Sinon ils seraient purifiés dès la première fois (2) : si on multiplie les sacrifices pour le pardon, cela prouve qu’aucun ne les libérait du péché. Mais nous, ne recevons-nous pas bien souvent le sacrement du pardon ? Comment donc affirmer que le sacrifice du Christ nous a libérés ?
Il faudra dire que tous les sacrements que nous recevons — et le pardon reçu dans l’Eglise — ne sont jamais que l’application au moment présent de ce qui a déjà été fait une fois pour toutes. Pour un baptisé, il n’y a plus aucun rite, engagement, nouveau baptême (baptême avec beaucoup d’eau, baptême “de l’Esprit”,...) qui puisse lui donner ce qu’il n’aurait pas encore : il a tout en Jésus. Jean n’hésite pas à dire que celui qui est dans le Christ ne pèche pas (1 Jn 3,6) : il ne commet pas le péché qui conduit à la mort (1 Jn 5,l7). Ce ne sont que les péchés produisant une rupture totale avec le Christ - en fait, la mise au panier de notre idéal - qui nous ramènent à notre ancienne situation de mort. N’allons pas penser qu’un chrétien passe continuellement du péché mortel à la grâce.

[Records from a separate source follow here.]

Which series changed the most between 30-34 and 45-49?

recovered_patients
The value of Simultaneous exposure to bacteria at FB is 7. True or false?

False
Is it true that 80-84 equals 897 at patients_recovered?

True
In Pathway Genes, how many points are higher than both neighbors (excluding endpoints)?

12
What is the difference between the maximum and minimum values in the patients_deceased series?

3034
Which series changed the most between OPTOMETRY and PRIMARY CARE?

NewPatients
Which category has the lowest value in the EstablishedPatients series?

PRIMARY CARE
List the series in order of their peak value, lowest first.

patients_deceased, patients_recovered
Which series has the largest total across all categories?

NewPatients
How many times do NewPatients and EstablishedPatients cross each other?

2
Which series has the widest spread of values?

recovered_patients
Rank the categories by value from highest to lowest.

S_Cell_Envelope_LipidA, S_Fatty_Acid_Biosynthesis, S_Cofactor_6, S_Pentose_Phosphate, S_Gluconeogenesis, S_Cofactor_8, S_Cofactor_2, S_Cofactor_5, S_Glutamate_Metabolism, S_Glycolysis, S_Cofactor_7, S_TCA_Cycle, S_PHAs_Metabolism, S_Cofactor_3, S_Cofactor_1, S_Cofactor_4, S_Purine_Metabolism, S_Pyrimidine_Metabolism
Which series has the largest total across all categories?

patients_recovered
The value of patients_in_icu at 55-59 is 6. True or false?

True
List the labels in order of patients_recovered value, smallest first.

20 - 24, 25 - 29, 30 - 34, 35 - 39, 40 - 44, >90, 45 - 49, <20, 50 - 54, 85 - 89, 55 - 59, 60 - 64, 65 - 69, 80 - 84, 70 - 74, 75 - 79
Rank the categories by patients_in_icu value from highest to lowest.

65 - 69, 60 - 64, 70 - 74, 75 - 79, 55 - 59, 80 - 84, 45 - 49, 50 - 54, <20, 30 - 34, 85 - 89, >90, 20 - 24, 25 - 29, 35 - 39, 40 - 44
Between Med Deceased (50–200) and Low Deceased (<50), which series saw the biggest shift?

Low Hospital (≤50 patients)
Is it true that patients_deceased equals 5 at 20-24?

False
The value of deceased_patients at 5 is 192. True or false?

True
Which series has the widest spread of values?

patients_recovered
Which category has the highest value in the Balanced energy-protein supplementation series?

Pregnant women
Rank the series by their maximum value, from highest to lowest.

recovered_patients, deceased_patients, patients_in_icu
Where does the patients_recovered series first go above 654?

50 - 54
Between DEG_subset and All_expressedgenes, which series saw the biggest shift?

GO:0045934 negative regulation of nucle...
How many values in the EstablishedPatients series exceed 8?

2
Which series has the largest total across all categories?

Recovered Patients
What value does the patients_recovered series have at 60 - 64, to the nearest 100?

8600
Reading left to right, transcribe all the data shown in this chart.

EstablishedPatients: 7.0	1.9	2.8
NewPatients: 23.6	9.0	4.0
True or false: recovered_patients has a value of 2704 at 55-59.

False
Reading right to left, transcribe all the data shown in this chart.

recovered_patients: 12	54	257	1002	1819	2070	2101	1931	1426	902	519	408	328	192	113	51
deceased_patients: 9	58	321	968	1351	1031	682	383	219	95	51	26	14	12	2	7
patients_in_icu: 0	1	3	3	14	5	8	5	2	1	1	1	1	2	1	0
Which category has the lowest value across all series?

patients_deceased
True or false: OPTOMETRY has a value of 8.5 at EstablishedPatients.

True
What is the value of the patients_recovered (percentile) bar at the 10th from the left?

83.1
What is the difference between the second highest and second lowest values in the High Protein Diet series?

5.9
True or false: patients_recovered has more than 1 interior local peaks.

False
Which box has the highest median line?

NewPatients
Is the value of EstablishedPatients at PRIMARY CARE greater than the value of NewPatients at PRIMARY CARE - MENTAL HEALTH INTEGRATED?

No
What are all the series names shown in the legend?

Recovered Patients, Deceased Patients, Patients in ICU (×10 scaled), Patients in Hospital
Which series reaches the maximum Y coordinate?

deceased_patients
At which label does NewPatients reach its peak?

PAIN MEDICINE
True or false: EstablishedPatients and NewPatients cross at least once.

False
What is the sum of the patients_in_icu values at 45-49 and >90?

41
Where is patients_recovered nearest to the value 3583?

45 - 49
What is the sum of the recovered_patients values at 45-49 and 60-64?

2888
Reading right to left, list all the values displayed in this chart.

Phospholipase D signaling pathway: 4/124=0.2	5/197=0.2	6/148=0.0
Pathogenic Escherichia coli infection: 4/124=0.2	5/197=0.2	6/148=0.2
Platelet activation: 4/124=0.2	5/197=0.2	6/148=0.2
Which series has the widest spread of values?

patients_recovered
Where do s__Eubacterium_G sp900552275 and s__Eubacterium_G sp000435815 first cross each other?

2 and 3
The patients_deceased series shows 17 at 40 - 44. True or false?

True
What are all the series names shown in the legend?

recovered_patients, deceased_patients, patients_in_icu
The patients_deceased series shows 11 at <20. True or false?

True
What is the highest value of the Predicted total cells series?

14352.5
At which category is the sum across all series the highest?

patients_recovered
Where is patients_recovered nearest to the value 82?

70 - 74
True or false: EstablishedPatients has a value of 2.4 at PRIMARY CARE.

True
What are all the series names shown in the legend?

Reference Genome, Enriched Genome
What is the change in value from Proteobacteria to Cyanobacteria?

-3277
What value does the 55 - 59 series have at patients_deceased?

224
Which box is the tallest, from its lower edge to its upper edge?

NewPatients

Les paragraphes 10,19-39 tirent la conclusion de ce qui vient d’être dit : si nous sommes entrés dans le définitif, attention au vrai péché, qui serait de perdre l’espérance. Le vrai péché est de perdre le goût de ce dont nous avons déjà reçu quelque chose : le seul remède est d’avancer. Rappelons ce mot de saint Grégoire : on désire les biens de ce monde quand on ne les a pas, quand on les a on s’en fatigue ; on ne désire pas les joies spirituelles tant qu’on ne les a pas, dans la mesure où on les a on les désire.
Ne manquons pas nos assemblées (25). Notre espérance est bien malade, et c’est pourquoi nous trouvons des raisons pour manquer la célébration du dimanche, ou l’assemblée de la communauté à laquelle nous appartenons. Si cela se généralise, la communauté chrétienne se désintègre. Quant à nous, qui ne sommes pas des anges, allons-nous vivre du Christ si nous n’avons pas de communauté ? Nous aurons beau être présents avec des personnes qui ne partagent pas notre foi dans des activités excellentes de tout genre, il nous manquera l’essentiel pour être parmi eux les témoins de ce qu’ils ne connaissent pas.
Encore un peu (37). Ceci vient de Habaquq 2,3 : le jugement de Dieu est proche. L’auteur de la lettre a peut-être voulu faire allusion à la crise qui allait bientôt détruire la nation juive.